# Angular momentum problem

## Homework Statement

At time t, particle with mass m has displacement ##\vec r (t)## relative to origin O. Write a formula for its angular momentum about O and discuss whether this depends on choice of origin.

The second part is what I'm more unsure of.

## The Attempt at a Solution

##\vec l=\vec r\times\vec p## so at time t, ##\vec l=\vec r(t)\times m\vec v##

For the second part, I wasn't sure what to do. I tried and got as far as this:
##\vec l_2=\vec r_2\times m\vec v_2##
Then ##\vec l-\vec l_2=(\vec r\times m\vec v)-(\vec r_2\times m\vec v_2)##
What now?

## Answers and Replies

ShayanJ
Gold Member
The point you're missing is that when you change the origin, the velocity doesn't change(of course if the translation is independent of time):
$\vec v '=\frac{d}{dt}\vec r'=\frac{d}{dt}(\vec r+\vec a)=\frac{d}{dt}\vec r=\vec v$

What happens if you try to describe the displacement of the particle r(t) from other point as a combination of motions (using the relative movement).

Something like this:
From origin (point O) you know the displacemente is r(t)
From other origin (point A) you know the displacement is rA(t)
Point A does not moves relative to Oringin O

So r(t) can be described also as OA + rA(t)
What does this say to you?

ShayanJ
Gold Member
I don't understand what you're asking!

The point you're missing is that when you change the origin, the velocity doesn't change(of course if the translation is independent of time):
$\vec v '=\frac{d}{dt}\vec r'=\frac{d}{dt}(\vec r+\vec a)=\frac{d}{dt}\vec r=\vec v$
Hm, well the magnitude doesn't change but wouldn't the direction with respect to the second origin be different? But, I gave it a shot (below).

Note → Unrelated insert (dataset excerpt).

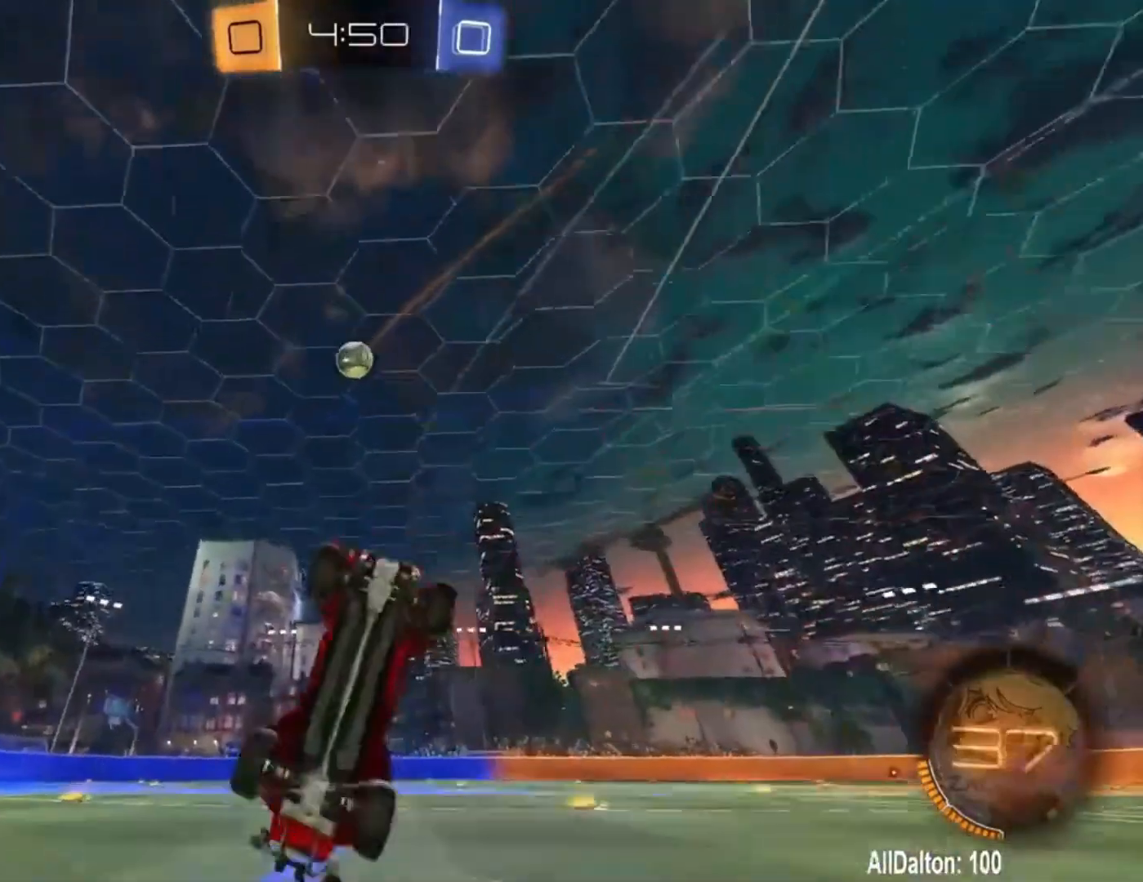
{"buttons": ["R2"], "left_stick": "center", "right_stick": "center", "events": [[67, "Y", "down"], [200, "Y", "up"]]}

What happens if you try to describe the displacement of the particle r(t) from other point as a combination of motions (using the relative movement).

Something like this:
From origin (point O) you know the displacemente is r(t)
From other origin (point A) you know the displacement is rA(t)
Point A does not moves relative to Oringin O

So r(t) can be described also as OA + rA(t)
What does this say to you?
Okay, so let ##\vec r_2=\vec r+\vec a## and ##\vec v_2=\vec v## then ##\vec l_2=(\vec r+\vec a)\times m\vec v## and so ##\vec l_2-\vec l=(\vec r+\vec a)\times m\vec v- \vec r\times m\vec v=\vec a\times m\vec v## so depends on where the origin is with respect to the first origin?

• tonyxon22
ShayanJ
Gold Member
Hm, well the magnitude doesn't change but wouldn't the direction with respect to the second origin be different? But, I gave it a shot (below).
No, both the direction and the magnitude of the velocity vector remain unchanged. My proof was vectorial!
Okay, so let r⃗ 2=r⃗ +a⃗ \vec r_2=\vec r+\vec a and v⃗ 2=v⃗ \vec v_2=\vec v then l⃗ 2=(r⃗ +a⃗ )×mv⃗ \vec l_2=(\vec r+\vec a)\times m\vec v and so l⃗ 2−l⃗ =(r⃗ +a⃗ )×mv⃗ −r⃗ ×mv⃗ =a⃗ ×mv⃗ \vec l_2-\vec l=(\vec r+\vec a)\times m\vec v- \vec r\times m\vec v=\vec a\times m\vec v so depends on where the origin is with respect to the first origin?
That's true but because in general, $\vec v$ changes from point to point in both direction and magnitude, you can say what happens so in general Angular momentum does change in a time independent translation of origin.

Ok, thank you very much for the help!